Tech’s Moment To Disrupt Education Arrives in Vietnam

Education - Vietnam: Dec. 18, 2017

Stephen Coyle, an IELTS instructor for the Reliable English School (RES), didn’t just see the dawn of technology in the classroom—he heard it. “When I first started teaching [in Vietnam] 14 years ago, the noise level in the classroom was incredible; people were shouting, talking, laughing. Now, during the break, it’s completely silent. Everyone is just looking at their phones.”

SSISImage source: citypassguide.com

The heavy reliance on digital devices in Vietnam has come swiftly: over 35 million people use Facebook regularly in the country, and an estimated 32.43 million will have a smartphone in 2018.

The use of technology has irreversibly changed the way we look at the world and have become social, but in HCMC, will it change the way our kids learn as well?

A Tech Emphasis

Thomas Galvez, Saigon South International School’s Technology Learning Coach, acknowledged that technology can have detrimental effects on a child’s socialisation, but averred that it it’s all about balance. “It’s not about weaning them off [of smartphones],” he said. “It’s about teaching them the appropriate times to use it, and to understand the effects.”

With separate technology coaches for the elementary, middle and high schools and an overall ICT Director in the administration department, it’s safe to say that SSIS takes the role of technology in the classroom seriously. Earlier this year, SSIS became the first Apple Distinguished School in the country, a distinction both prestigious and rather nebulous.

SSISImage source: citypassguide.com

At the moment 400 schools spread across 29 countries are Apple Distinguished Schools. To hold this coveted title, Galvez said it wasn’t so much having Apple products (although SSIS is a completely Mac-driven institution and requires all parents to purchase a personal MacBook for their child when they enter the 4th grade), but rather promoting an innovative approach to learning. Finding ways to do this is Galvez’s bread and butter.

Although he acknowledged that it’s impossible to keep up with all the technological trends, he keeps current through an active world-wide professional learning network with other technology coaches. “Twitter is a great medium for this,” he said.

Once he discovers something he thinks might make learning more efficient, or connect kids in a deeper way, he meets with teachers to discuss how the program can be integrated into their lesson. For a language class, he said that SoundCloud is often useful, which allows teachers to comment in different places on a student’s audio file. For multimedia collaborations, he might suggest Explain Everything, an interactive whiteboard app that lets students create visual presentations in the cloud, so students and the teacher can interact as it’s created.

“That’s the great thing about these cloud-based tools,” he said. “They provide asynchronous capacities that students and teachers can access to provide feedback and learn anytime, anywhere.”

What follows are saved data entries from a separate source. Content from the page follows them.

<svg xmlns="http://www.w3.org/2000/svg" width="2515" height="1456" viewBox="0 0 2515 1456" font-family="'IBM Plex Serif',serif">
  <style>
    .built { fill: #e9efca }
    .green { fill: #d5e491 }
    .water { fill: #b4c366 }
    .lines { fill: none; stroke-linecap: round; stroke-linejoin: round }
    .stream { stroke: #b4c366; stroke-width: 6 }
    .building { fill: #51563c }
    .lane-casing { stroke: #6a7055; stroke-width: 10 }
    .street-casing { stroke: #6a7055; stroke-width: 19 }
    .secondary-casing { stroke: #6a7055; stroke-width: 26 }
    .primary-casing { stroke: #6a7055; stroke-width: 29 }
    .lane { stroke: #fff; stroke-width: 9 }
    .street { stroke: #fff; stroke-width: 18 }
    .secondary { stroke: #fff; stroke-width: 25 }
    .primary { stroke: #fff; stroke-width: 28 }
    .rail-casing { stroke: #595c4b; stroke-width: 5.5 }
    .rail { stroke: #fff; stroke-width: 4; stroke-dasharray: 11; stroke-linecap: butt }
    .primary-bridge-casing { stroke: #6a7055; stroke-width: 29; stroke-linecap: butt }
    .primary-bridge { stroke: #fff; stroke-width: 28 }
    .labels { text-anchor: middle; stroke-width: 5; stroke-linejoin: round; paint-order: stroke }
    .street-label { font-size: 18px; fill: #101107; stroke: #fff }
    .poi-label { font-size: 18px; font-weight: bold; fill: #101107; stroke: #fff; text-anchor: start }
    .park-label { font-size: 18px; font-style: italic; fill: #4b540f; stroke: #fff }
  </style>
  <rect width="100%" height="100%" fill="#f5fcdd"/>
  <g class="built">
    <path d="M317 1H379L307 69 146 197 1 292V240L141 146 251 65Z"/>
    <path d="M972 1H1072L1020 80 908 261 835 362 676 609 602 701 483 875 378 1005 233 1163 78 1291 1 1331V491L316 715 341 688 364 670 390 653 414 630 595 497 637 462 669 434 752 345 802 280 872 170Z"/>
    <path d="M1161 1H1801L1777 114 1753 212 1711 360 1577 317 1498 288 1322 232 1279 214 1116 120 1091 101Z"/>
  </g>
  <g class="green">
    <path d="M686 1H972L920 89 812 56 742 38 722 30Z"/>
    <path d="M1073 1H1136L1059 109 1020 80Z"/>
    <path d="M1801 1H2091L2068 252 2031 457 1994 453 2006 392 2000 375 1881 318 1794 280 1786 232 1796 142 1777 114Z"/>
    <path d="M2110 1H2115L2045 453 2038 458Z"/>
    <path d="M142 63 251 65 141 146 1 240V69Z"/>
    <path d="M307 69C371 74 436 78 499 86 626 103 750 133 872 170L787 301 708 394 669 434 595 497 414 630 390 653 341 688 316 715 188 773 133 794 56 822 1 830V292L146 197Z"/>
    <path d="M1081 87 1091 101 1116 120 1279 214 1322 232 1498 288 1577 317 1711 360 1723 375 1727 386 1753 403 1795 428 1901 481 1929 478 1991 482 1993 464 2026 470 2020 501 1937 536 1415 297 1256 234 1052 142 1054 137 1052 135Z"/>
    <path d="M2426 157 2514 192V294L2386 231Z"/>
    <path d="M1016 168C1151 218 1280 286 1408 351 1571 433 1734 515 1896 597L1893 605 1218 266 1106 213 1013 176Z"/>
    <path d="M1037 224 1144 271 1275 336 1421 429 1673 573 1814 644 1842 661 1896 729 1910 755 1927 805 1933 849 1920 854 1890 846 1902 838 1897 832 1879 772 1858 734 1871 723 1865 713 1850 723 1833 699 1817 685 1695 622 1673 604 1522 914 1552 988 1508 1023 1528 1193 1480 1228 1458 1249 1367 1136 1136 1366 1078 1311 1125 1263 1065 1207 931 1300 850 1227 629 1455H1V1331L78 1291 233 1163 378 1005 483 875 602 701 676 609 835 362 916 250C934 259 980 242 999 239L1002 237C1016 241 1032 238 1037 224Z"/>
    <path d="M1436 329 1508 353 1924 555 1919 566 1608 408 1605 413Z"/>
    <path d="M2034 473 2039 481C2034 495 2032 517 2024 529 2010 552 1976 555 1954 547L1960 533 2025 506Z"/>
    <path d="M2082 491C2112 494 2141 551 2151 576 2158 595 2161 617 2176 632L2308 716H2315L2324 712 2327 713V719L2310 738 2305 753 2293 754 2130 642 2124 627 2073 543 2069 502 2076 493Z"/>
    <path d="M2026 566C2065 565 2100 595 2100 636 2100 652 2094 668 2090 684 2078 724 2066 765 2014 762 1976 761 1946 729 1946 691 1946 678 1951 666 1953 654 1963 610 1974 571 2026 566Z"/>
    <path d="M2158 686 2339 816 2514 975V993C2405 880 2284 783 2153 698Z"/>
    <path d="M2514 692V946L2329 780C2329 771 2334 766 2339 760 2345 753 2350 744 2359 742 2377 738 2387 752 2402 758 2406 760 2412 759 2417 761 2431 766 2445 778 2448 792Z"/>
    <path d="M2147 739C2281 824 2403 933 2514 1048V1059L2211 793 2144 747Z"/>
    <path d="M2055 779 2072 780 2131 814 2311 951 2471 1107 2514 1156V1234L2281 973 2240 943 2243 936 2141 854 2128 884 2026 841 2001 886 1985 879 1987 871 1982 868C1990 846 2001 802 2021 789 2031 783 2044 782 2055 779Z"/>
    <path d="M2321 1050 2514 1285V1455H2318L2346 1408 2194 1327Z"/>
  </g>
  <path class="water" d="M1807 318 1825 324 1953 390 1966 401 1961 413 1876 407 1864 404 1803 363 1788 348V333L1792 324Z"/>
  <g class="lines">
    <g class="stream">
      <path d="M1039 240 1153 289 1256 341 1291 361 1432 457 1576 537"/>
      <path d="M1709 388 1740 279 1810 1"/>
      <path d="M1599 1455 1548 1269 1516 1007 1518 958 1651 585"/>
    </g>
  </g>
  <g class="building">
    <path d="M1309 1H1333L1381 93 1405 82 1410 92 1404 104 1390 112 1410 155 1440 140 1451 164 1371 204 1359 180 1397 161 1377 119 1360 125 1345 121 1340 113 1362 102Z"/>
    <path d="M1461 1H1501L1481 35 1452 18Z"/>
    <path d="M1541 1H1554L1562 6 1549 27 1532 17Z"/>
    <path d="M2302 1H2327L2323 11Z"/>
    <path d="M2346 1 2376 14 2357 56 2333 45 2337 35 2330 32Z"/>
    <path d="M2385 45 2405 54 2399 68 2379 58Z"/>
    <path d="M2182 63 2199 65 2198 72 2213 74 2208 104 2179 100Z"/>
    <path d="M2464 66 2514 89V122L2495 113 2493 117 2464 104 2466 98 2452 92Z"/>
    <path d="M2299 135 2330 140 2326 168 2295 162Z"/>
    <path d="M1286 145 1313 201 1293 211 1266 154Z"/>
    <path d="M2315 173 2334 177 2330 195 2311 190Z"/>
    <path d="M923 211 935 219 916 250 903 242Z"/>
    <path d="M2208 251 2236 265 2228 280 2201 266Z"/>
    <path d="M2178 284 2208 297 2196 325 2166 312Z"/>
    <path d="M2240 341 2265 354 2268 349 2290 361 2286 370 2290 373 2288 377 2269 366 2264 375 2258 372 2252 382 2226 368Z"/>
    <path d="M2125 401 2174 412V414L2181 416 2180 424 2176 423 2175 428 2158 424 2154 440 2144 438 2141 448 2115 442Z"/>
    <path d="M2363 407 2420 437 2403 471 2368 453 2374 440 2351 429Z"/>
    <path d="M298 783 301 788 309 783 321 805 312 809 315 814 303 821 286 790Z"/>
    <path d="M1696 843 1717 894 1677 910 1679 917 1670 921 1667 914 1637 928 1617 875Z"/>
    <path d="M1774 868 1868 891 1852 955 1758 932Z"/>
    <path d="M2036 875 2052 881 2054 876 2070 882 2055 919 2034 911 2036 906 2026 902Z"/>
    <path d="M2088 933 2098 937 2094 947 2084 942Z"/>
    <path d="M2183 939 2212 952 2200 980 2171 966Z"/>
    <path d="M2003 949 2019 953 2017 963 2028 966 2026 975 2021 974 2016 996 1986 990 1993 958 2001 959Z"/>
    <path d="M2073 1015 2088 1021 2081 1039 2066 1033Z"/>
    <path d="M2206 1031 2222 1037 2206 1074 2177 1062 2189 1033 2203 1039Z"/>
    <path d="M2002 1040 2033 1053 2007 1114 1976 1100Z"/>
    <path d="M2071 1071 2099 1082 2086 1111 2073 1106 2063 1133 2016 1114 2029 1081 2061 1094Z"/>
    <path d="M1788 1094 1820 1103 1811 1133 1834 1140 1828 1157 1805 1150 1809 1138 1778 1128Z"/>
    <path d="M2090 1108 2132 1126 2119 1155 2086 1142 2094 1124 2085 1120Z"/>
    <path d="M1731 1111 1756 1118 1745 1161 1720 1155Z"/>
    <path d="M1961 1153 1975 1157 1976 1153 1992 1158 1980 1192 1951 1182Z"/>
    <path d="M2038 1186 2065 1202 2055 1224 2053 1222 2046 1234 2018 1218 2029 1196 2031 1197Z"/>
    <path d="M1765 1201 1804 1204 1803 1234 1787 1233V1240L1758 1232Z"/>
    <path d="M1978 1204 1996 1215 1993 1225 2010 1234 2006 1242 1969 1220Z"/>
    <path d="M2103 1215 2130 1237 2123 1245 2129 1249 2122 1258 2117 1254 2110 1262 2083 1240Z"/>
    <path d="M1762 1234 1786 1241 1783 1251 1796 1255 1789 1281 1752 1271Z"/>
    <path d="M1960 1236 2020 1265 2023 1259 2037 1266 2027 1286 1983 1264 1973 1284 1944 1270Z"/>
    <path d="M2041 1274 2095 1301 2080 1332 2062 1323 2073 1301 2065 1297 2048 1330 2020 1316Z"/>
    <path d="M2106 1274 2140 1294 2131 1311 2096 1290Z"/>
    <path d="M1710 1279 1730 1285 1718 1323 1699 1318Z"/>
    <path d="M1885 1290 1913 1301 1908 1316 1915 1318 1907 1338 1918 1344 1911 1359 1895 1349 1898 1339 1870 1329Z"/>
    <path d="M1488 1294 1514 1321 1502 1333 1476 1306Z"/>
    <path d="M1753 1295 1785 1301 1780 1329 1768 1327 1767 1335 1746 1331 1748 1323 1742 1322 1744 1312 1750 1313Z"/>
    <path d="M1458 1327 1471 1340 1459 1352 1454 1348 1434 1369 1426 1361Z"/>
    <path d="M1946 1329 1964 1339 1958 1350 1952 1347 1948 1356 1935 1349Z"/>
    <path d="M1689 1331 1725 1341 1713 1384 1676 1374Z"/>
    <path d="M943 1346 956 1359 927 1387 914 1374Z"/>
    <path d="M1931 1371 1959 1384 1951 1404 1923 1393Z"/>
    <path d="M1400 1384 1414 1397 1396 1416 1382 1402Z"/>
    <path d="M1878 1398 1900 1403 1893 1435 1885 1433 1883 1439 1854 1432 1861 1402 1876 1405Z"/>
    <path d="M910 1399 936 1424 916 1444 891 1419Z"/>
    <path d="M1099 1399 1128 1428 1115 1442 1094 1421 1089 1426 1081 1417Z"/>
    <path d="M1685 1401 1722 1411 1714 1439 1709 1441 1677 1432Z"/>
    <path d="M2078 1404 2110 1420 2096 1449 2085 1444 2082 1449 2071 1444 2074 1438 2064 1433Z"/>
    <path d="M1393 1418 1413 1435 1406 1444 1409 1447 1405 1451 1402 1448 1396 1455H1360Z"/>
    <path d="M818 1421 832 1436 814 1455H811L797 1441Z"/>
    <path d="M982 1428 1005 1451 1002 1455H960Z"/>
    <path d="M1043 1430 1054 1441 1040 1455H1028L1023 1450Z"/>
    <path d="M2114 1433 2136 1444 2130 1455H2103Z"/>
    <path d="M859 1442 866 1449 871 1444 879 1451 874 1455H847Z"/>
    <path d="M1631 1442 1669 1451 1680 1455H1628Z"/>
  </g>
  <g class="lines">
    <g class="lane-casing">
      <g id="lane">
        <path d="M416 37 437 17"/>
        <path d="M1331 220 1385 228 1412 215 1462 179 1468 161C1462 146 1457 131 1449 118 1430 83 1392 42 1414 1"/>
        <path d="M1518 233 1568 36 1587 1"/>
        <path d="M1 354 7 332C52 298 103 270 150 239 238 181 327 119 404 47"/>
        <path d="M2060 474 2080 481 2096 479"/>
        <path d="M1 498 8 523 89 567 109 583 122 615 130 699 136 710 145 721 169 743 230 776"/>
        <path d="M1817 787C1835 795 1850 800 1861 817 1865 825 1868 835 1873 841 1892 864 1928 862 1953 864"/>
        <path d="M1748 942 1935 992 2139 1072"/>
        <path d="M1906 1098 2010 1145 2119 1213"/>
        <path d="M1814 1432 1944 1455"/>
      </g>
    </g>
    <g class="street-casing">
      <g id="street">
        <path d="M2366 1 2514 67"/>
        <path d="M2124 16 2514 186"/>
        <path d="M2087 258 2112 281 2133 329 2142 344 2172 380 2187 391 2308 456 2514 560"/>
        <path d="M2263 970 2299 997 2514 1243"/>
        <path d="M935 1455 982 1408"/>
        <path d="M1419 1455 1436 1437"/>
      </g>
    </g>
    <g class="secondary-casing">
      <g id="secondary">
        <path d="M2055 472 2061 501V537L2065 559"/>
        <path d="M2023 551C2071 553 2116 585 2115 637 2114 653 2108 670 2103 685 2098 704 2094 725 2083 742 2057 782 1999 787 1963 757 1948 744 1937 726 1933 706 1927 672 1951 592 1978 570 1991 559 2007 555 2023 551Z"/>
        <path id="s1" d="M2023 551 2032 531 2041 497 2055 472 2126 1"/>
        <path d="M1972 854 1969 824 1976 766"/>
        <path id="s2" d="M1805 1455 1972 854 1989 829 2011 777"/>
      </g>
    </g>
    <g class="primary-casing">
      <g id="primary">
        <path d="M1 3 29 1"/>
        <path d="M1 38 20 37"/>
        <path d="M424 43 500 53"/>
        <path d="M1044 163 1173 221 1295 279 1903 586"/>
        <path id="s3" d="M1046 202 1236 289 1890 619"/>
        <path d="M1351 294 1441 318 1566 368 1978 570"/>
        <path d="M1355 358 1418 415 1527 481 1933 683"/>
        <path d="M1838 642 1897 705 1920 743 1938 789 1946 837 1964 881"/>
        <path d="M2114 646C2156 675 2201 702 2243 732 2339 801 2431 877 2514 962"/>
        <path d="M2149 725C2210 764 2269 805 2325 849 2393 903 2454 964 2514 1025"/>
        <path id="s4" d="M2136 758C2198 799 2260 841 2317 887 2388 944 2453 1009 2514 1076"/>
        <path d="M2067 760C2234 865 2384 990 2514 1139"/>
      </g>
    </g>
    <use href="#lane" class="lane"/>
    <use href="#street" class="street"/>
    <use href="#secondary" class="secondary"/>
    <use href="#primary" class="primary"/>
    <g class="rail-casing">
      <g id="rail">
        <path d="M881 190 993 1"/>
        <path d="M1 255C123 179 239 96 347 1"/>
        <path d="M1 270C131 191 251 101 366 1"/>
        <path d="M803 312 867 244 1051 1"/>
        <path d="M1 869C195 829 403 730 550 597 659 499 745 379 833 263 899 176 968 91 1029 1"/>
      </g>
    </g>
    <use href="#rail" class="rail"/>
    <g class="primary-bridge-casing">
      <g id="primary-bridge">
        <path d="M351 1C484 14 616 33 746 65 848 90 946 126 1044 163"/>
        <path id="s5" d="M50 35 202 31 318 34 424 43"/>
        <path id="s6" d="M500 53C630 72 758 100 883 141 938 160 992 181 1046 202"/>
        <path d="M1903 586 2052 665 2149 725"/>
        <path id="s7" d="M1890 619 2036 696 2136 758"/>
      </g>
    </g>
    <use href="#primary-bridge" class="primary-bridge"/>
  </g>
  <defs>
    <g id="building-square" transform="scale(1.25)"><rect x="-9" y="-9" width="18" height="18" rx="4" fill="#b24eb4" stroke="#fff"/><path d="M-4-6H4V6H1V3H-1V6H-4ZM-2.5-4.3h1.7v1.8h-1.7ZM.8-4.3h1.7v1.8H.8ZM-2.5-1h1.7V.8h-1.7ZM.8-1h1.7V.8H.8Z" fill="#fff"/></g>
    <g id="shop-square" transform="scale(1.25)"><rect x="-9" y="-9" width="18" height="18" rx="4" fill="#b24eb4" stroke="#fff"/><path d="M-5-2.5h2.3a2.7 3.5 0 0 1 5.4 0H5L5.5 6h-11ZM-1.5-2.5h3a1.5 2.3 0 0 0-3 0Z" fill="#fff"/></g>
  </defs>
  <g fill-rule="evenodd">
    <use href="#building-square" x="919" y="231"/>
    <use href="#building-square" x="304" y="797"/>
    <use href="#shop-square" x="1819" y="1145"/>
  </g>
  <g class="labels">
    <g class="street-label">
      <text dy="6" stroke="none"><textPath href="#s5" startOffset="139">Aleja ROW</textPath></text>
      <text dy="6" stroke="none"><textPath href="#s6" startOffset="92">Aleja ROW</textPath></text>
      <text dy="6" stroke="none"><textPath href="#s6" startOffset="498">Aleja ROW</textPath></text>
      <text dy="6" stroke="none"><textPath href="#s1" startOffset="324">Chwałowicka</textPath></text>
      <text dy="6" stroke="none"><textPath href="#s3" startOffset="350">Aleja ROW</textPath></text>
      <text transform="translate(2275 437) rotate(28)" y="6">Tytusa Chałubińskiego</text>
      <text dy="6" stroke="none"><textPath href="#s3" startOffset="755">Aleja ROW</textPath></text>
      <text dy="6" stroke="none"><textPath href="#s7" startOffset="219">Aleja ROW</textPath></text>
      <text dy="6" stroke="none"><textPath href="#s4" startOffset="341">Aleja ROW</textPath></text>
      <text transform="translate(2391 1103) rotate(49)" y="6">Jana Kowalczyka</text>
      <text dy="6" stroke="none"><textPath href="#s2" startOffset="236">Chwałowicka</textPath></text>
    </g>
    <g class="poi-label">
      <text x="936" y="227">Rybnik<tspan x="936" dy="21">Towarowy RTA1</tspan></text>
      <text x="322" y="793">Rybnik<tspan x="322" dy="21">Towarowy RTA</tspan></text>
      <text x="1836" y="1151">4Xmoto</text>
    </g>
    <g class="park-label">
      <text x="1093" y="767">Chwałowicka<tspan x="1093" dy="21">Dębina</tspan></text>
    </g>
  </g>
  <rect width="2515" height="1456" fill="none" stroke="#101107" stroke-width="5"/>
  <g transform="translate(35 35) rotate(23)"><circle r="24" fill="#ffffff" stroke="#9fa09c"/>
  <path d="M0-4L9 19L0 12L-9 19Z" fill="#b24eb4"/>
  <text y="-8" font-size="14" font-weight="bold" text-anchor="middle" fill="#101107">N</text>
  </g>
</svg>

The emphasis on creativity and multimedia emphasised by Mac products is widely believed to help prepare students for future careers, many of which will require teamwork, collaboration and thinking outside of the box. However, as Rob van Driesum, a parent of an SSIS child (and, full disclosure, the freelance copy-editor of #iAMHCMC) points out, “Not all kids will end up working in multimedia. They’ll need skills in Windows-based Word, Excel, Powerpoint, Outlook and so on.”

End in Itself?

The debate about technology’s role in the classroom has been raging for over a decade, since the concept of One-to-One learning was first propagated in the late 1990s. By providing students with personal learning devices, from which they could read digital textbooks and complete assignments, many claimed that the learning process could be more efficient and streamlined.

SSISImage source: citypassguide.com

Subsequent studies have suggested that digital learning isn’t the silver bullet some first believed it was, and some schools have tempered their expectations, or at least begun to view technology as a tool rather than an end in itself.

Thomas Galvez at SSIS mirrors these thoughts. “The whole focus of this job is really not technology,” he said. “Learning is always going to be at the centre of schools.”

He paused for a moment, and then continued: “A good teacher is a good teacher. And to be a good teacher, you don’t necessarily need technology. Really, it’s about relationships.”